Successfully integrating payments can enhance the customer experience, reduce attrition, increase the total addressable market and generate revenue. As multiples climb, entrepreneurs see the financial benefits that payments can bring to a future valuation, as well as increasing the company’s overall attractiveness to potential acquirers. This audience could also include payment companies that are now actively buying vendors with significant payment volume.
There is a catch, though: the business of payments is very different to software. Its level of complexity, dependencies and variables, not to mention risks (compliance, security and financial) make it more difficult to tackle than a product or feature.
Given this complexity, a measured approach makes sense. Start by fulfilling the customer’s immediate need. Advance by creating a deeper payments partnership, creating a more seamless customer journey and adding a revenue stream. Use that knowledge to enter payments fully; making a significant investment to bring it in-house, capturing the lion’s share of margin and owning the experience (and risk) as a result. In short: become a payment processor.
But who has time for that!
Enter the new breed of payment solution provider that has entered the market to cater to this demand. They have evolved the traditional integrated payment models and repackaged them, coining terms like “Payfac”, and positioned as the holy grail of integrated payments, although few actually understand its true meaning or implications.
Don’t get me wrong; the payment industry is clearly ripe for modernization. Any company that is investing in payment innovation, whether a startup or established processor, is contributing to the rising tide that will lift all boats.
These are still early days, though, and while firms like Stripe and WePay have created sizeable businesses on the back of this trend, the payment landscape is changing fast, and there is still no single solution or model that caters to every requirement.

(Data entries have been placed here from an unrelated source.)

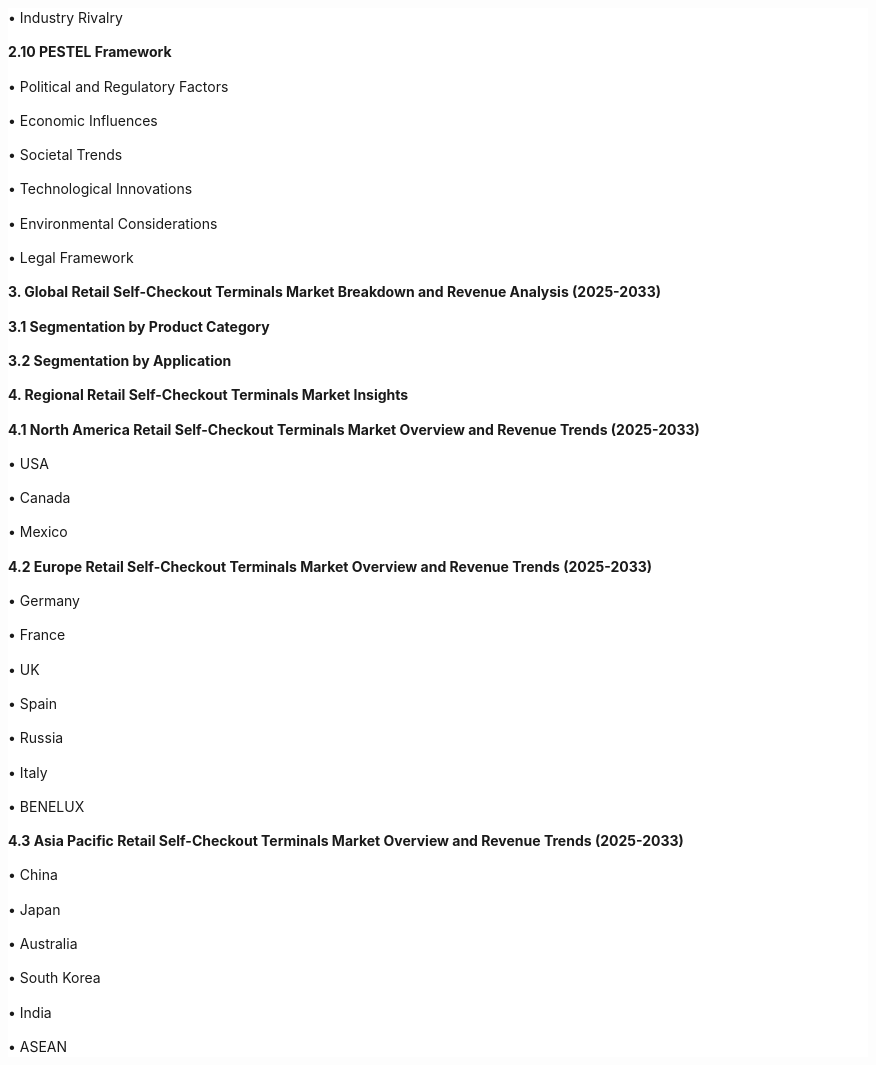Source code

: • Industry Rivalry

<strong>2.10 PESTEL Framework</strong>

• Political and Regulatory Factors

• Economic Influences

• Societal Trends

• Technological Innovations

• Environmental Considerations

• Legal Framework

<strong>3. Global Retail Self-Checkout Terminals Market Breakdown and Revenue Analysis (2025-2033)</strong>

<strong>3.1 Segmentation by Product Category</strong>

<strong>3.2 Segmentation by Application</strong>

<strong>4. Regional Retail Self-Checkout Terminals Market Insights</strong>

<strong>4.1 North America Retail Self-Checkout Terminals Market Overview and Revenue Trends (2025-2033)</strong>

• USA

• Canada

• Mexico

<strong>4.2 Europe Retail Self-Checkout Terminals Market Overview and Revenue Trends (2025-2033)</strong>

• Germany

• France

• UK

• Spain

• Russia

• Italy

• BENELUX

<strong>4.3 Asia Pacific Retail Self-Checkout Terminals Market Overview and Revenue Trends (2025-2033)</strong>

• China

• Japan

• Australia

• South Korea

• India

• ASEAN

For software companies that are considering a move to payments but do not have any domain experience, the risk is they will be taken down a path that fits a specific model (ISO, payfac, aggregator, referral) and not one that responds to their needs. Worse, they perhaps haven’t even identified the requirements at all, joining the collective integrated payments FOMO without contemplating any long-range payment strategy or discussion.
If you drown out the noise around payments, the question should be simple (and the one that likely originated the software company in the first place): what problem are you trying to solve? And when answering that question consider - will a deeper payment strategy enhance your customer experience? Will it reduce your current dev costs that currently support 10+ gateways? Will it add unnecessary risk? Is this purely about generating additional revenue? These are all excellent questions, and each one of them can be addressed with multiple approaches.
The value of integrating payments is clear, but the successful implementation and consequences of it are complex and meaningful. Any company that is going down this path should start by defining success (short and long term) for their business and clients, understand the true implications of such a move and determine organizational readiness to execute. Without that, and the right partner in the process, the tail could wag the dog with potentially unpleasant consequences.